Leaks, and the way leaking has transformed over the past forty years, are at the heart of this book. Greenberg takes the view that technology means leaking is now inevitable, and that since information is power, this entails an inevitable power shift from elites to the masses. Hence his title, which came to him when he saw a musician busking in his Brooklyn neighbourhood with the same sticker on his guitar as Woody Guthrie had: ‘This Machine Kills Fascists’. He writes: ‘That sentence, to me, brought to mind the ideological arrow I see from [Daniel] Ellsberg to [Julian] Assange and beyond: a revolutionary protest movement bent not on stealing information, but on building a tool that inexorably coaxes it out.’
This is a story others have told before and Greenberg hits all the transparency-tour hotspots: San Francisco, Reykjavik, Berlin, London, Sweden. His reportage is detailed, compelling and solid. He tracks down not only the usual suspects but forgotten or shadowy figures who played pivotal roles in the rise of the radical transparency movement.
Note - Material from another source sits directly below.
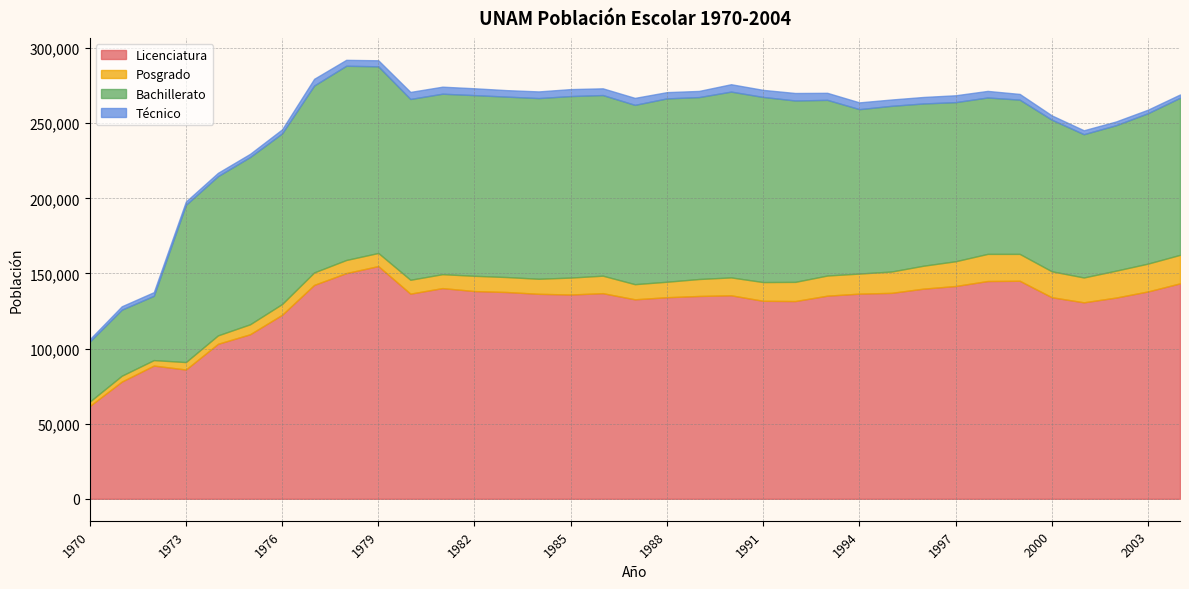

Reading right to left, transcribe all the data shown in this chart.

Licenciatura: 143405	138023	133933	130778	134172	145135	144957	141636	139881	137076	136551	135213	131622	131798	135457	135007	134176	132787	136870	135983	136449	137640	138272	140254	136554	154913	150226	142376	122480	109516	103146	86045	88665	77995	61709
Posgrado: 18987	18530	17910	16547	17270	17896	18072	16491	15276	14205	13384	13406	12773	12471	11916	11300	10316	10080	11655	11282	10016	9975	10164	9273	9245	8730	8740	8316	7184	6635	5632	4970	3662	3918	2930
Bachillerato: 104554	100111	96798	95372	100926	102674	104118	105913	108010	110297	109439	116950	120751	123231	123691	121097	122042	119364	120243	120825	120286	120112	120284	120130	120354	124246	129296	124403	113547	111350	105971	104648	42777	43958	39943
Tecnico: 2197	2372	2508	2620	2858	3811	4377	4575	4319	4219	4517	4680	4986	4706	4910	4103	4176	4646	4469	4634	4433	4314	4550	4680	4691	4021	3944	4487	2726	2116	2241	2228	2450	2273	1599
One of these is Tim May, a physicist who retired from his job at Intel at the grand old age of 34 and went on to indulge his passions for libertarianism and cryptography. He tried writing a novel about how encryption and anonymity were revolutionising society but it didn’t take off. Instead, he explains: ‘I wanted to actually build this elaborate world I was imagining.’
What he created was the prototype for WikiLeaks, called BlackNet. BlackNet, he announced in a 1990s mailing list, was a place where information could be leaked untraceably: ‘Unless you tell us who you are (please don’t), or inadvertently reveal information which provides clues, we have no way of identifying you, or you us.’ BlackNet was an information market, a guerrilla bazaar for buying, selling and distributing the world’s secrets: the ‘classified of classifieds’.
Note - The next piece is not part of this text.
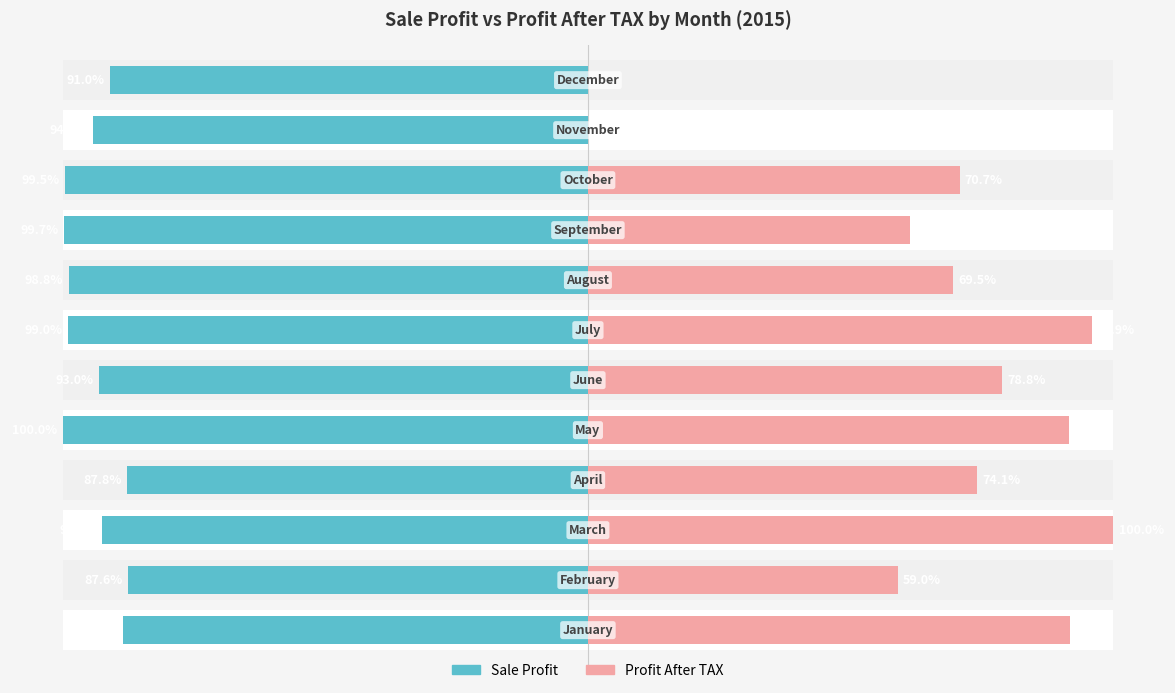

Which series has the largest total across all categories?

Sale Profit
But it remained undeveloped. It never actually existed fully, and May wasn’t interested in becoming a whistleblower advocate. ‘I had the opportunity to either light a candle or teach people how to make candles. I had the ideas but the idea of trying to be Julian Assange gives me the creeps.’
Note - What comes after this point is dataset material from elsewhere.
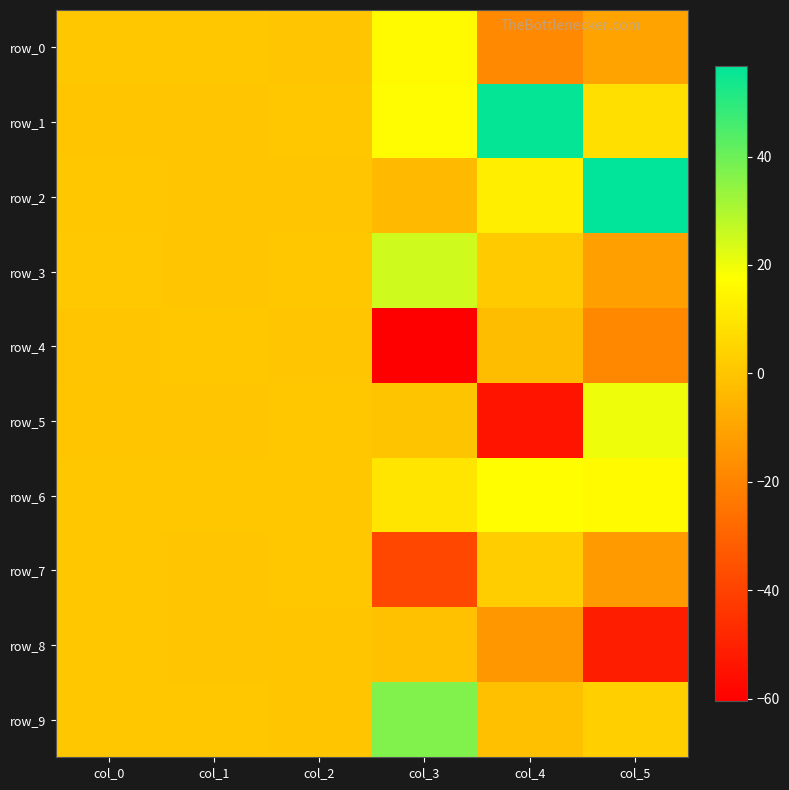

What is the difference between the row_8 values at col_4 and col_1?

13.8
Some of the ‘crypto-anarchists’ were even more radical. Jim Bell, an engineer and chemist, had the wild idea for ‘Assassination Politics’ – an anonymous, secure site where anyone could place a ‘bet’ on the death of one of a list of ‘violators of rights, usually either government employees, officeholders, or appointees’. Bell speculated that professional killers would join the game. The idea didn’t go down well in the crypto-anarchist community and Bell is now in prison, where the dogged Greenberg interviewed him.
These are just two of the intriguing characters one finds in the book, though there are many more. Despite the depth of information and the large cast, the book holds together and flows smoothly. It’s a compelling read and Greenberg’s expertise shows through in his deft descriptions of technical processes that don’t divert, but rather advance, the story.
The last third of the book is more problematic. Here the author lets his hack’s sensibility for spectacle overwhelm his careful reportage. To make his story satisfying, Greenberg needs Assange to be at least partially heroic. Unfortunately, the reality is more pedestrian and ugly.
He takes Assange’s word too often without challenge or investigation, whether it’s Assange’s reasons for dropping out of university, not getting a job, abandoning his kids or failing to go to Sweden to answer charges of sexual assault. He parrots Assange’s propagandised version of his bail-term conditions as ‘house arrest’.
This is surprising, since Greenberg himself documents at least half a dozen instances when Assange’s claims and the subsequently revealed truth are at odds. When a source is this unreliable, it is usual for a reporter to treat what he says with a high degree of scepticism. Yet Greenberg opens the book with Assange and appears in thrall to the former hacker, who boasts that he’s sitting on tens of thousands of internal emails that would ‘take down a bank or two’. These have never materialised.
However, this doesn’t stop Greenberg digging into the real reasons for the disintegration of WikiLeaks. At a hacker camp in Germany, he tracks down the man who built WikiLeaks’s anonymous submissions platform. Known only as ‘The Architect’, he eventually pulled the plug on the submissions system. ‘I wanted to do something good. And if someone corrupts that I’ll pull the plug,’ he says. ‘I didn’t mind that [Assange] likes media attention, or even the thing with the girls, but I don’t believe he’s able to handle the basic law that first, you protect the sources.’
WikiLeaks may have degenerated into a circus sideshow, but the march towards radical transparency continues, and Greenberg ends on an optimistic note: ‘We don’t yet know the names of the architects who will build the next upgrade to the secret-killing machine. But we’ll know them by their work.’